History and Geography – done corporately using The Mystery of History. Non-graded with the intention of repeating several times through the course of their education, each time increasing their understanding. We like the audio version so history can be done on the go, in the car, while children are drawing or doing art projects. Recommended resources are a world map, a globe, and dry erase maps.
Science – done corporately using Christian Liberty Press God’s Creation Series and Master Books God’s Design for Science. God’s Creation elementary series is 4 graded books and we take 2 years to get through them. We use the God’s Creation series along with the God’s Design for beginners for grades 1-3. God’s Design for Science is non-graded but designed for 3rd-8th (we don’t start using until 4th grade) with the intention of repeating several times through the course of their education. There are options for extra learning in the higher grade levels. We have found the teacher guides unnecessary, but some families may appreciate the extra guidance.
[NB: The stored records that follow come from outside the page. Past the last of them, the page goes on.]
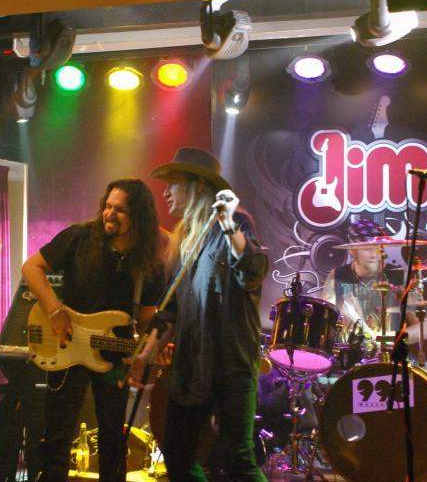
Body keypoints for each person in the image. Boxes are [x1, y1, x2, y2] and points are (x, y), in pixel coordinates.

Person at [130, 147, 270, 482]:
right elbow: (170, 309)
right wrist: (145, 354)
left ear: (197, 186)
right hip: (191, 365)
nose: (166, 192)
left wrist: (227, 222)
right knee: (177, 455)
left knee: (237, 458)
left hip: (230, 362)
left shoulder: (234, 224)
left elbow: (252, 270)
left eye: (174, 184)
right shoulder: (183, 241)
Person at [22, 178, 165, 482]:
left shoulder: (148, 261)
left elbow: (146, 318)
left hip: (114, 357)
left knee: (113, 438)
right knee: (57, 436)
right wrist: (55, 309)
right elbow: (31, 268)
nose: (109, 214)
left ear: (138, 216)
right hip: (67, 345)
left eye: (120, 210)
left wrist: (149, 349)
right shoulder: (79, 237)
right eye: (107, 206)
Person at [320, 219, 427, 349]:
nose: (374, 254)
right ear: (352, 250)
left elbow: (423, 328)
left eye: (378, 247)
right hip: (350, 354)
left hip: (390, 355)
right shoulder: (337, 276)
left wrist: (389, 339)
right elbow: (324, 322)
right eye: (367, 248)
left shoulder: (398, 276)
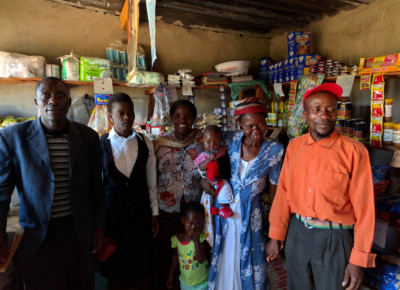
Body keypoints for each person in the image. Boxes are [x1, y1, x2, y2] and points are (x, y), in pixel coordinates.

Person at [267, 83, 376, 290]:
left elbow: (365, 210)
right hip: (297, 233)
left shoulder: (354, 151)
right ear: (306, 114)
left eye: (330, 109)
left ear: (337, 113)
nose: (323, 116)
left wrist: (358, 259)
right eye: (316, 110)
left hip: (335, 238)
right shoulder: (294, 146)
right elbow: (283, 193)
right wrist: (275, 235)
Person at [0, 77, 105, 289]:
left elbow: (97, 187)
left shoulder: (88, 137)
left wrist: (100, 227)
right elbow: (2, 193)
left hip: (78, 235)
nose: (53, 101)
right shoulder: (13, 138)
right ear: (36, 102)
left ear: (69, 101)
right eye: (45, 96)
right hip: (38, 238)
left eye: (60, 95)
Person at [203, 97, 284, 290]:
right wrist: (204, 178)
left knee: (248, 258)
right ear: (240, 124)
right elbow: (209, 159)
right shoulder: (230, 140)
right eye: (250, 126)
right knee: (225, 254)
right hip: (225, 213)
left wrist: (275, 232)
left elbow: (276, 192)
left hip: (251, 218)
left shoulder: (275, 150)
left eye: (261, 124)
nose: (256, 130)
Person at [100, 93, 158, 290]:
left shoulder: (145, 142)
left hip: (140, 215)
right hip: (112, 217)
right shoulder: (101, 144)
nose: (126, 117)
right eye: (121, 113)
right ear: (111, 117)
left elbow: (151, 181)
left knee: (141, 263)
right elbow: (97, 185)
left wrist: (154, 213)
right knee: (115, 266)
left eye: (130, 112)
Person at [152, 100, 204, 290]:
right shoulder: (159, 144)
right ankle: (167, 284)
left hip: (195, 209)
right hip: (167, 208)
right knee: (166, 251)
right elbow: (153, 178)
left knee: (192, 250)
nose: (183, 120)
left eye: (188, 115)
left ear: (194, 118)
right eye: (178, 116)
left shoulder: (203, 141)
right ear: (171, 118)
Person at [167, 202, 210, 290]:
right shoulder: (177, 240)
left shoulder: (202, 238)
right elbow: (175, 257)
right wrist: (170, 276)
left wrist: (196, 241)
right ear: (183, 221)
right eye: (190, 224)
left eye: (198, 224)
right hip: (185, 282)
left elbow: (201, 260)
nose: (194, 228)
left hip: (202, 283)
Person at [194, 125, 233, 219]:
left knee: (226, 190)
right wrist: (209, 160)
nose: (212, 145)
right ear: (202, 141)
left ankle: (222, 208)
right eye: (208, 142)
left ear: (221, 142)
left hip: (219, 180)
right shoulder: (203, 155)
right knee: (209, 201)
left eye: (216, 142)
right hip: (209, 183)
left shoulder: (222, 152)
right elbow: (201, 167)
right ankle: (214, 208)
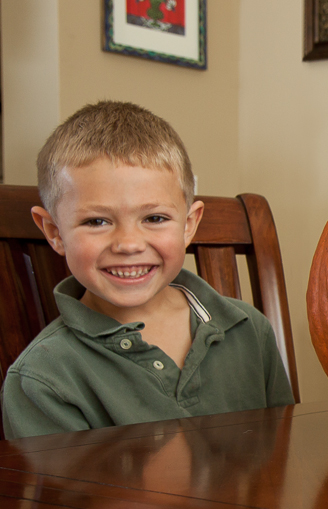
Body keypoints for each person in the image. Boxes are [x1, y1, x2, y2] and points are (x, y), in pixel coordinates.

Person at [1, 101, 295, 439]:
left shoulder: (249, 331)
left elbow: (282, 460)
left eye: (154, 218)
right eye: (97, 221)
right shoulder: (42, 379)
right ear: (54, 232)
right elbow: (66, 493)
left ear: (188, 225)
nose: (129, 244)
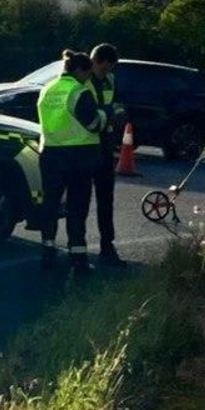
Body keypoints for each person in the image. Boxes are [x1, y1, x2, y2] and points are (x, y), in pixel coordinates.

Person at [36, 50, 107, 273]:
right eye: (87, 74)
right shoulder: (78, 91)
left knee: (51, 204)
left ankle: (47, 251)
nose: (88, 78)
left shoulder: (47, 89)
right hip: (78, 157)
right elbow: (94, 124)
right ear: (79, 71)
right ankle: (78, 258)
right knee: (77, 207)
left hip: (50, 153)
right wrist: (106, 116)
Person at [89, 43, 128, 268]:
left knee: (106, 200)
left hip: (104, 146)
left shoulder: (110, 80)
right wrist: (107, 115)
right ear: (97, 61)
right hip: (85, 147)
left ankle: (107, 246)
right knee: (79, 202)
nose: (106, 72)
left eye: (110, 68)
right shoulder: (82, 81)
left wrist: (119, 115)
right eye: (104, 68)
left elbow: (117, 104)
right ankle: (78, 251)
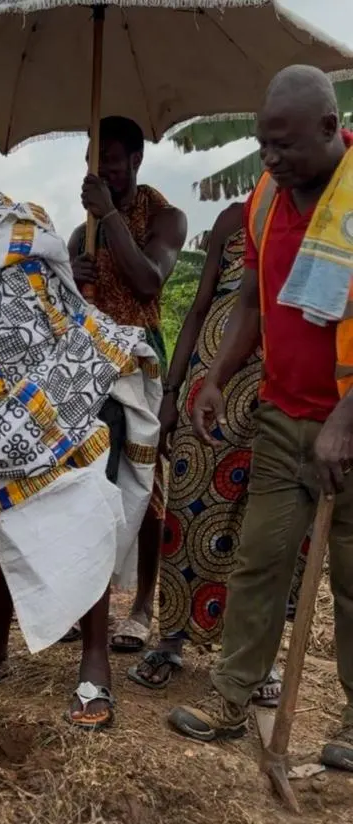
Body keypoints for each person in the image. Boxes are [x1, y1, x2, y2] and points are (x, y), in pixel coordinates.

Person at [0, 160, 162, 729]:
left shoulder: (10, 267)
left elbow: (0, 362)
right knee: (1, 530)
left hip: (66, 411)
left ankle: (94, 670)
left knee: (80, 532)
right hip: (17, 413)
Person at [168, 65, 353, 773]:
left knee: (352, 579)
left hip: (351, 423)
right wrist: (215, 377)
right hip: (283, 415)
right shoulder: (267, 198)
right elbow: (251, 297)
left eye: (285, 145)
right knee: (259, 560)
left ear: (331, 129)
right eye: (262, 144)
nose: (270, 159)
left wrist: (344, 420)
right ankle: (230, 698)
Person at [127, 203, 308, 698]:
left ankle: (254, 655)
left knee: (272, 524)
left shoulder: (335, 216)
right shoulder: (236, 218)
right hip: (213, 378)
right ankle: (171, 640)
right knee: (189, 505)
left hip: (287, 379)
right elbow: (199, 308)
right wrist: (171, 391)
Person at [69, 115, 187, 652]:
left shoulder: (166, 217)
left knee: (145, 480)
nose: (102, 172)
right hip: (91, 362)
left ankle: (140, 607)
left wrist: (110, 216)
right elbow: (65, 306)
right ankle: (83, 600)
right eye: (95, 163)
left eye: (112, 161)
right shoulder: (84, 231)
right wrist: (73, 277)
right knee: (87, 481)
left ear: (136, 159)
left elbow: (148, 282)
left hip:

Bible – We like to alternate from one book in the Old Testament to one book in the New Testament with one Proverb being read every day correlating to the date (on the 1st day of the month read Proverbs chapter 1; on the 2nd day of the month read Proverbs chapter 2; and so on). Scripture memory and hymn learning are also good things to incorporate at this time. We also add A Child’s Book of Character Building, Books 1 and 2 by Ron and Rebecca Coriell as time allows.
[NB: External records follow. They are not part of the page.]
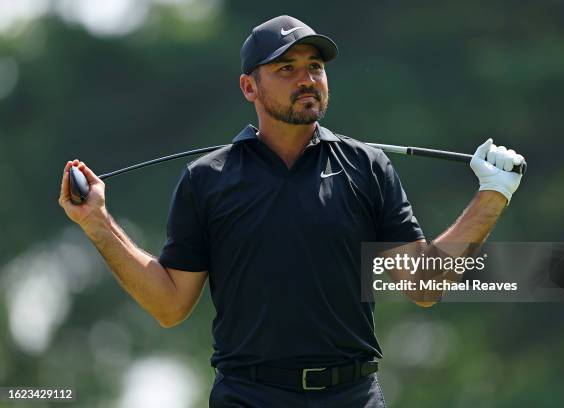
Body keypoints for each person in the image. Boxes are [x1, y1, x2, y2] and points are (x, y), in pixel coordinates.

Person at [58, 15, 525, 408]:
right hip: (248, 396)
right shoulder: (209, 179)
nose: (307, 79)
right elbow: (169, 304)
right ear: (249, 86)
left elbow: (424, 286)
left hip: (352, 395)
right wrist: (97, 223)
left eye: (315, 66)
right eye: (286, 68)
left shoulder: (366, 167)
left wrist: (492, 195)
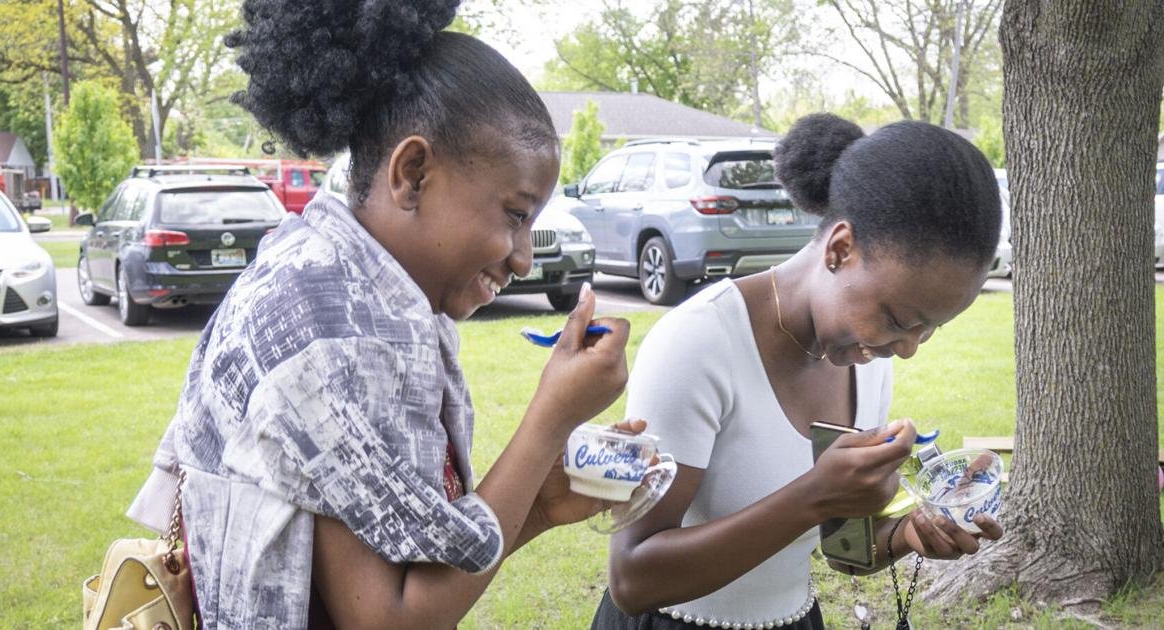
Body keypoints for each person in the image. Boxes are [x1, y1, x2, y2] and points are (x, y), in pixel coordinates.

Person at [125, 1, 634, 627]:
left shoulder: (311, 264)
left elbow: (412, 563)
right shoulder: (341, 331)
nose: (524, 260)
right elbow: (392, 620)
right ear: (412, 174)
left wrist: (539, 503)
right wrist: (551, 418)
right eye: (514, 215)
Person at [591, 113, 1006, 630]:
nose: (908, 349)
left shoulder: (864, 358)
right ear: (839, 249)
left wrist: (908, 535)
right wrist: (814, 495)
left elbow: (840, 548)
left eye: (929, 329)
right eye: (899, 321)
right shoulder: (700, 341)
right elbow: (633, 580)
Cursive/handwriting – Cursive First by Spell to Write to Read
Reading – Autobiographies and biographies make for excellent reading books after children have learned to read. It also doubles up on history if non-fiction or historical fiction books are chosen; see book lists at the end. There will always be a large stack of read-aloud books we try to get through. It’s a slow process because, after the other school subjects, we don’t always want to keep reading. The local library and the Hoopla app have so many audiobook options that make “reading” all those extra books much easier. We highly recommend getting your children used to listening (as opposed to the listening and watching that happens with TV and movies). It develops their language skills and listening comprehension. Our children also absolutely love the Lamplighter Theatre audio dramas for wonderful character-building stories.
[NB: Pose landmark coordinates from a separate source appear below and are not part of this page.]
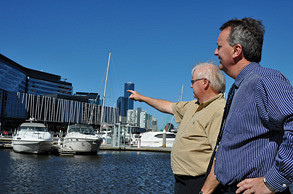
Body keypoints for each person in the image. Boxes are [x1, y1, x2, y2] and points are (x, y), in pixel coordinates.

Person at [201, 18, 293, 194]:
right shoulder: (239, 87)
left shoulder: (264, 80)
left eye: (219, 47)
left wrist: (272, 182)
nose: (215, 52)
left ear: (236, 50)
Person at [128, 62, 226, 194]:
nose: (190, 85)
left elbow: (222, 157)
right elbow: (168, 106)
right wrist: (142, 98)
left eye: (193, 81)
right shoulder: (193, 105)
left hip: (200, 184)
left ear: (205, 83)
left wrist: (205, 191)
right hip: (183, 183)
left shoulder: (219, 110)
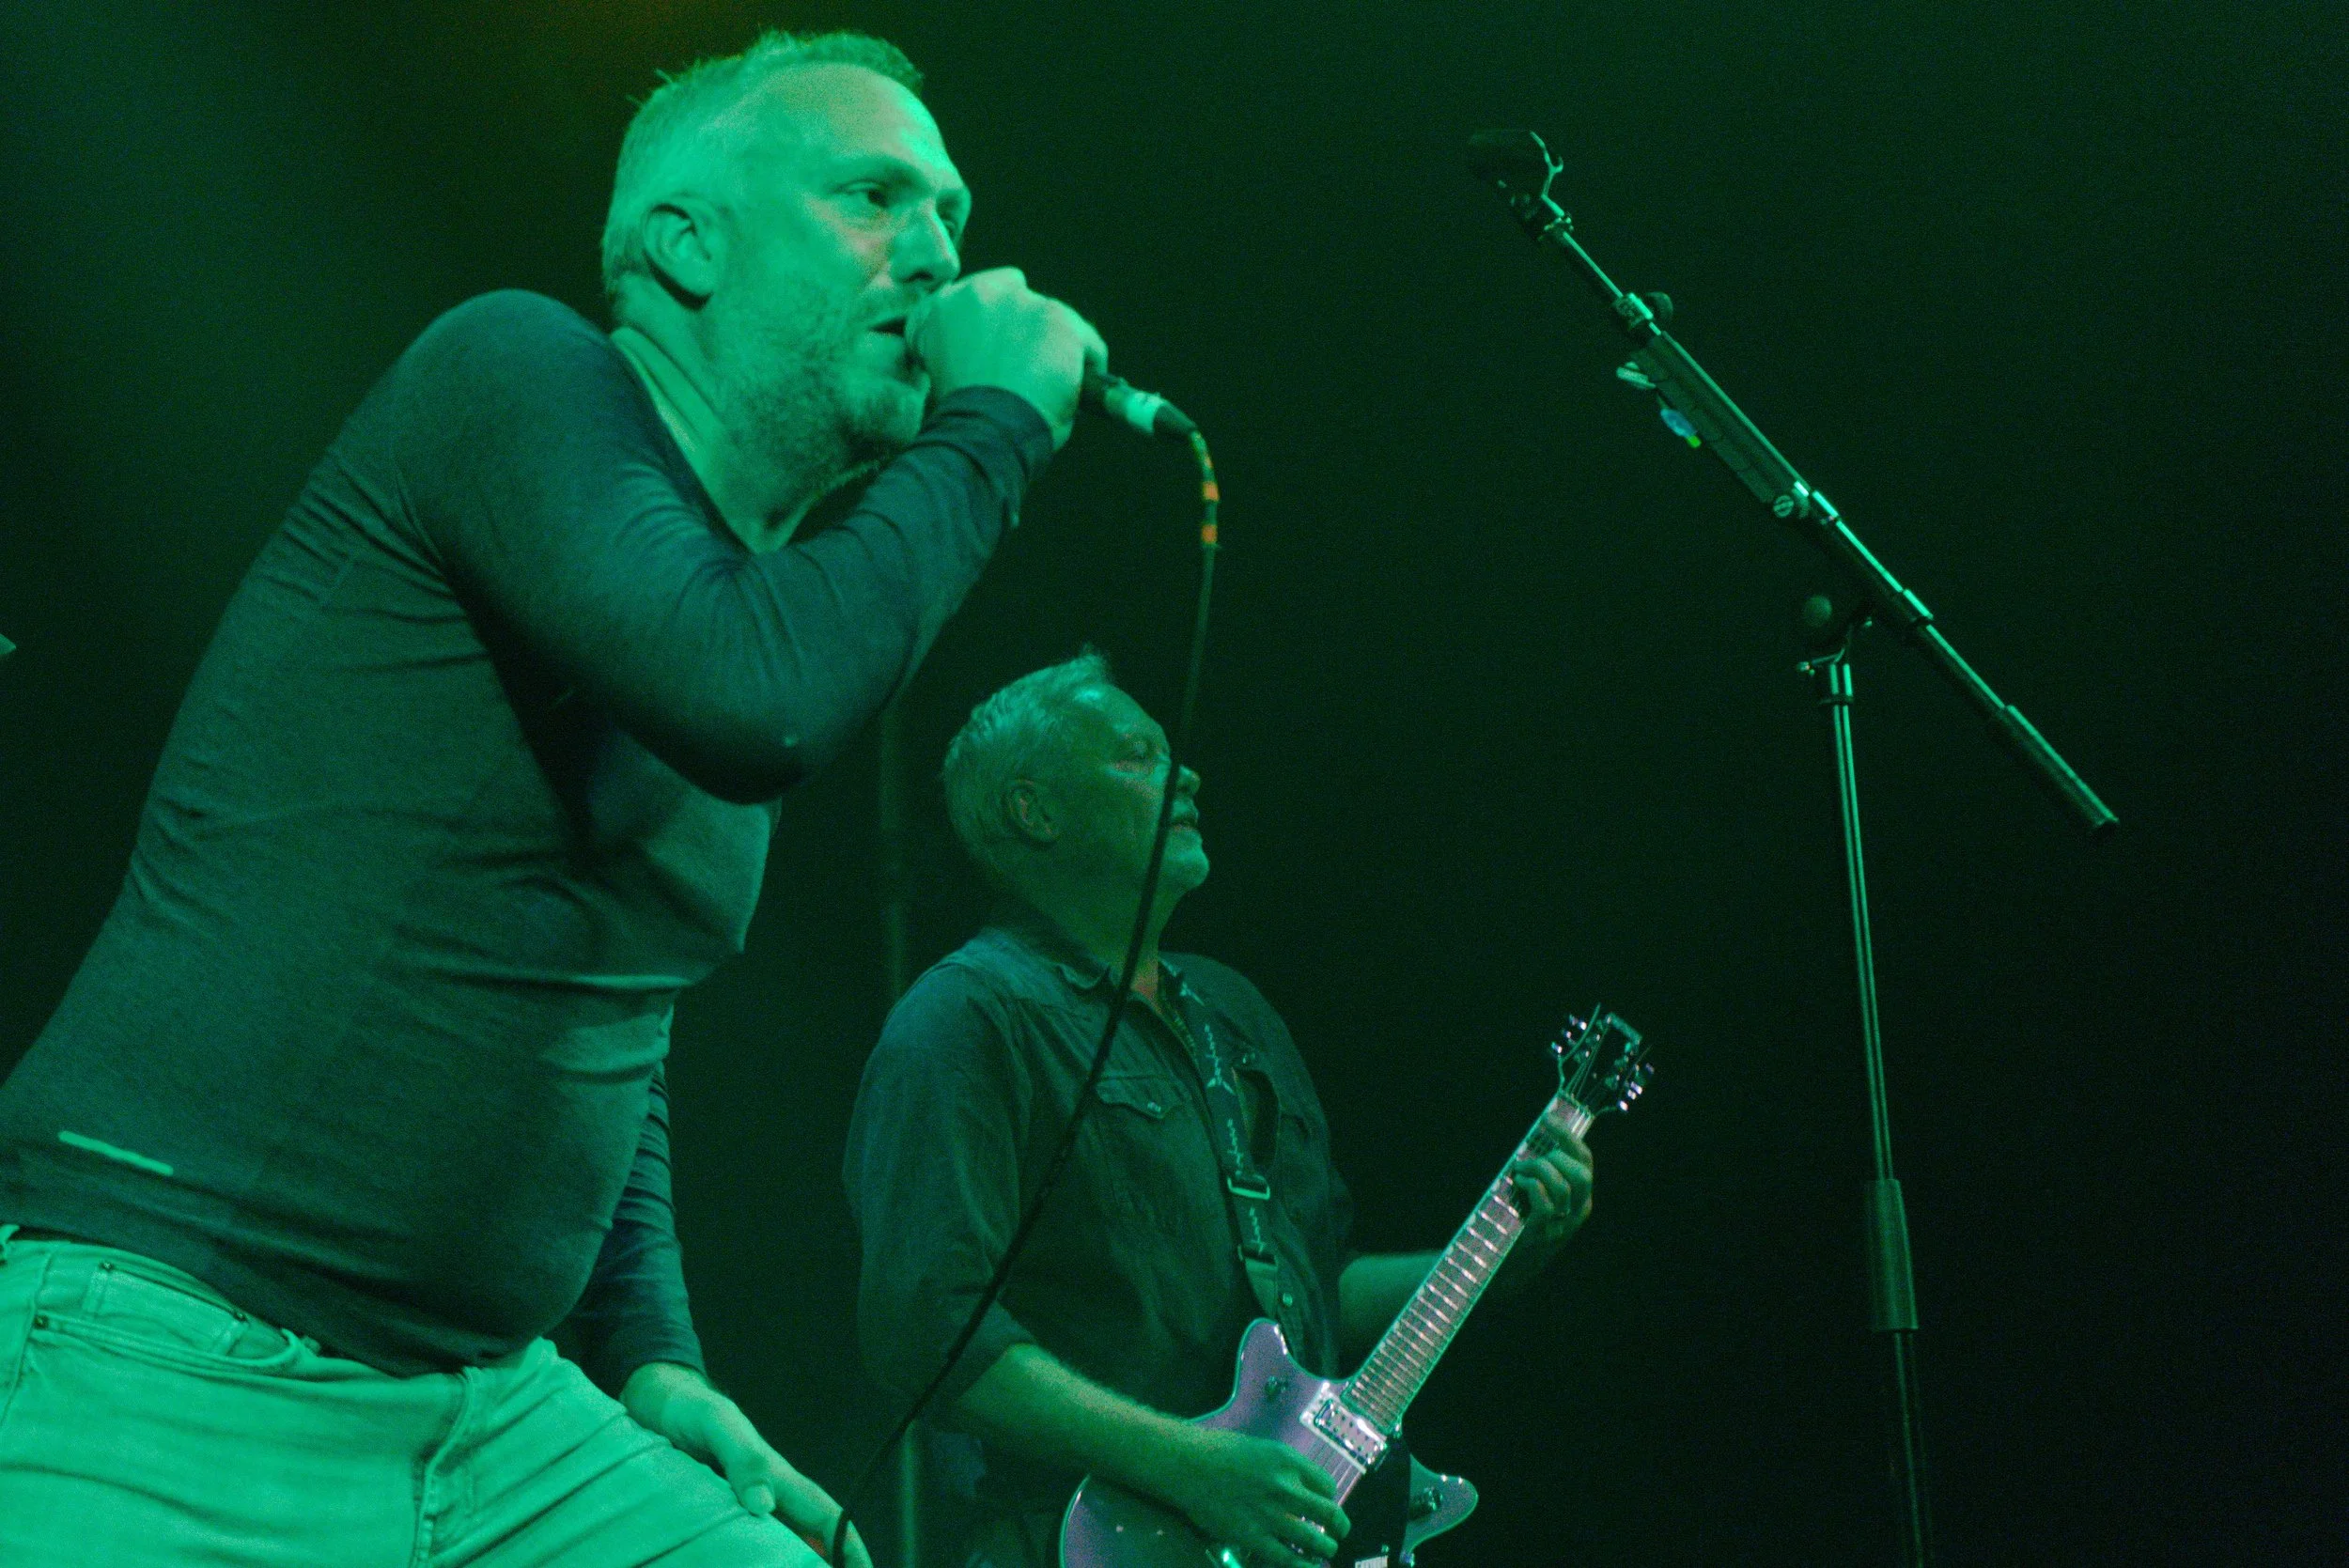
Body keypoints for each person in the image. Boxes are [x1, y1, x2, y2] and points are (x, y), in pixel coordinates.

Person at [0, 29, 1105, 1568]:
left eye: (953, 215)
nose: (937, 252)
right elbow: (767, 700)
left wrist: (652, 1354)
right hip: (177, 1355)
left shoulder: (717, 612)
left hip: (496, 1416)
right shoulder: (510, 373)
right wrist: (999, 428)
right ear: (686, 243)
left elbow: (611, 1016)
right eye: (875, 196)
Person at [843, 653, 1598, 1568]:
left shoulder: (1235, 1012)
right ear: (1033, 810)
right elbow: (927, 1334)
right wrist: (1192, 1467)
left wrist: (1501, 1252)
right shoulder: (965, 1018)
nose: (1187, 775)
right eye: (1137, 755)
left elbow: (1322, 1291)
Typing – Keyboarding Skills by Diana Hanbury King
Recommended book lists for students –
–Books Children Love by Elizabeth Wilson
-Lamplighter Publishing books
–The Good and the Beautiful (I do not endorse their curriculum, but their booklists have been helpful resources for me)
–Carol Joy Seid (her book list requires the purchase of her seminars)
Recommended reading for parents –
The Three R’s by Ruth Beechick
Better Late Than Early by Raymond and Dorothy Moore
Will They Stand by Ken Ham
The Relaxed Homeschool by Mary Hood
Books Children Love by Elizabeth Wilson
Homeschool Made Simple by Carole Joy Seid
Audio resources kids love:
Lamplighter Theatre (see above)
I wish to end on the same note as I began, by asking you to find and own your reason for homeschooling your children. And by reminding you that, as you journey down this homeschooling road, remember that comparison is the stealer of all joy – do not give in the to temptation of comparing your journey with that of other families.
Your unique family will have its own unique journey.